Terminada la ceremonia, acompañaron al féretro hasta el diminuto camposanto que se situaba dentro del recinto en uno de sus extremos. Depositaron el ataúd frente al nicho en el que reposaría y regresaron al interior del edificio a esperar a que los enterradores, que accederían desde el exterior por una diminuta verja, cerraran la tumba, después retornarían para los últimos responsos.
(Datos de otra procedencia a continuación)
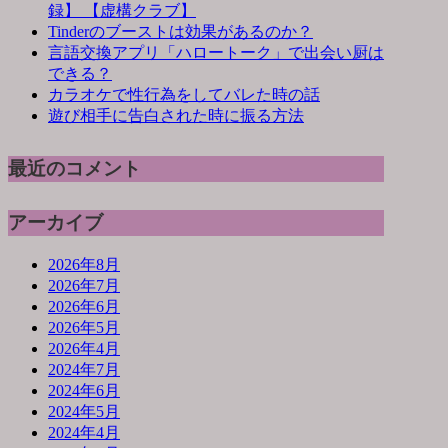
録】 【虚構クラブ】
Tinderのブーストは効果があるのか？
言語交換アプリ「ハロートーク」で出会い厨は
できる？
カラオケで性行為をしてバレた時の話
遊び相手に告白された時に振る方法
最近のコメント
アーカイブ
2026年8月
2026年7月
2026年6月
2026年5月
2026年4月
2024年7月
2024年6月
2024年5月
2024年4月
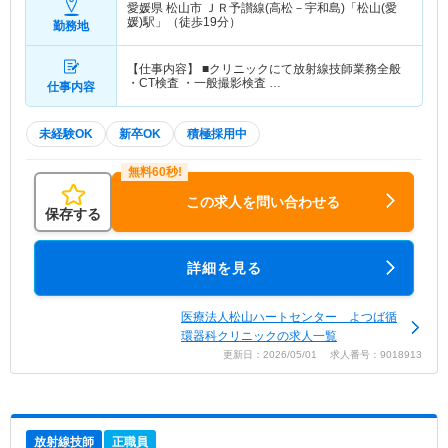
愛媛県 松山市
ＪＲ予讃線(高松－宇和島)「松山(愛
媛)駅」（徒歩19分）
勤務地
【仕事内容】 ■クリニックにて放射線技師業務全般
・CT検査 ・一般撮影検査 …
仕事内容
未経験OK
新卒OK
積極採用中
この求人を問い合わせる
保存する
詳細を見る
医療法人松山ハートセンター よつば循
環器科クリニックの求人一覧
更新日：2026/05/01 求人番号：9018913
放射線技師
正職員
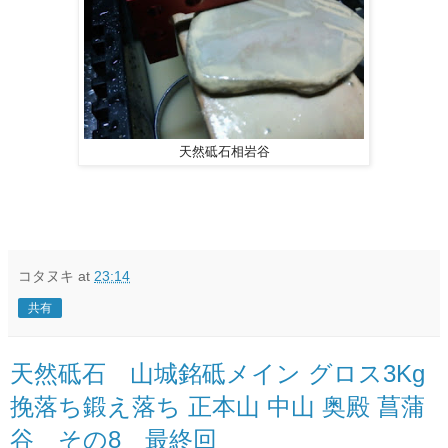
天然砥石相岩谷
コタヌキ
at
23:14
共有
天然砥石 山城銘砥メイン グロス3Kg
挽落ち鍛え落ち 正本山 中山 奥殿 菖蒲
谷 その8 最終回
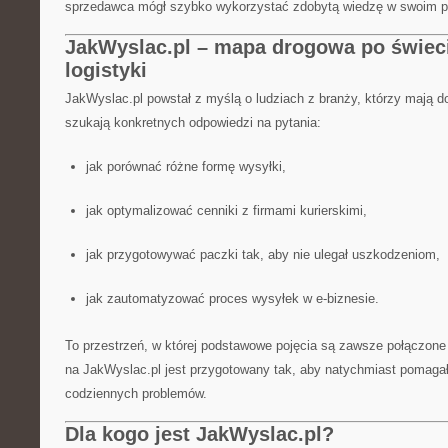
sprzedawca mógł szybko wykorzystać zdobytą wiedzę w swoim pr
JakWyslac.pl – mapa drogowa po świeci
logistyki
JakWyslac.pl powstał z myślą o ludziach z branży, którzy mają d
szukają konkretnych odpowiedzi na pytania:
jak porównać różne formę wysyłki,
jak optymalizować cenniki z firmami kurierskimi,
jak przygotowywać paczki tak, aby nie ulegał uszkodzeniom,
jak zautomatyzować proces wysyłek w e-biznesie.
To przestrzeń, w której podstawowe pojęcia są zawsze połączone 
na JakWyslac.pl jest przygotowany tak, aby natychmiast pomaga
codziennych problemów.
Dla kogo jest JakWyslac.pl?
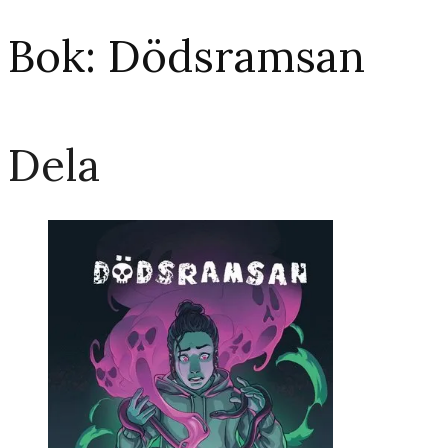
Bok: Dödsramsan
Dela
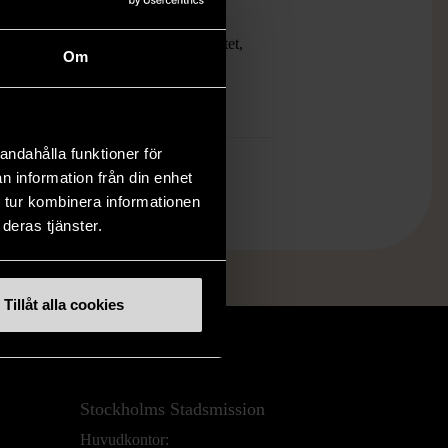
t skick
ten har använts men är av fin kvalitet,
Om
an förekomma mindre förslitningar.
mer om hur vi bedömer
andahålla funktioner för
n information från din enhet
 tur kombinera informationen
deras tjänster.
Tillåt alla cookies
Stockholms Stadsmission
Huvudkontor:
El padre Grigori volvió a la arcada en la que esperaban las hermanas para avisarlas de que podían regresar a cielo abierto sin que nadie de fuera de la congregación las viese. Una por una, desfilaron hacia el lugar del último reposo de sor Ángela. A tenor que iba pasando, él les iba dando la mano y el pésame. Sor Julia, que iba en último lugar, creyó percatarse de que el cura, sujetando la mano un instante más de lo prudente, manteniendo la mirada de una forma ligeramente prolongada e incisiva, le había prestado especial atención a la novicia, la única mujer joven que quedaba en el convento; las demás pasaban todas de la cincuentena. La alarma tensionó su cuerpo, pero Inés, ya fuera por el dolor, o por la castidad presupuesta, ni le miró y avanzó con la cabeza gacha y actitud recatada, como cabría esperar de una sierva de Dios. Solo había sido un instante, pero aquel simple gesto la había puesto en guardia. Debería mantenerse alerta por si algo parecido volvía a producirse, si no había sido sugestión suya. Ese tipo de actitudes debían ser cortadas de raíz. Hablaría con la muchacha de una forma no demasiado directa, pero dejándole patente qué se esperaba de ella en cuanto al trato con todo aquel de fuera de la congregación. Cuando le llegó su turno de recibir el pésame por parte del párroco, le miró fija y gravemente, mostrándole que había sido testigo de su desliz, algo que no iba a volver a permitir.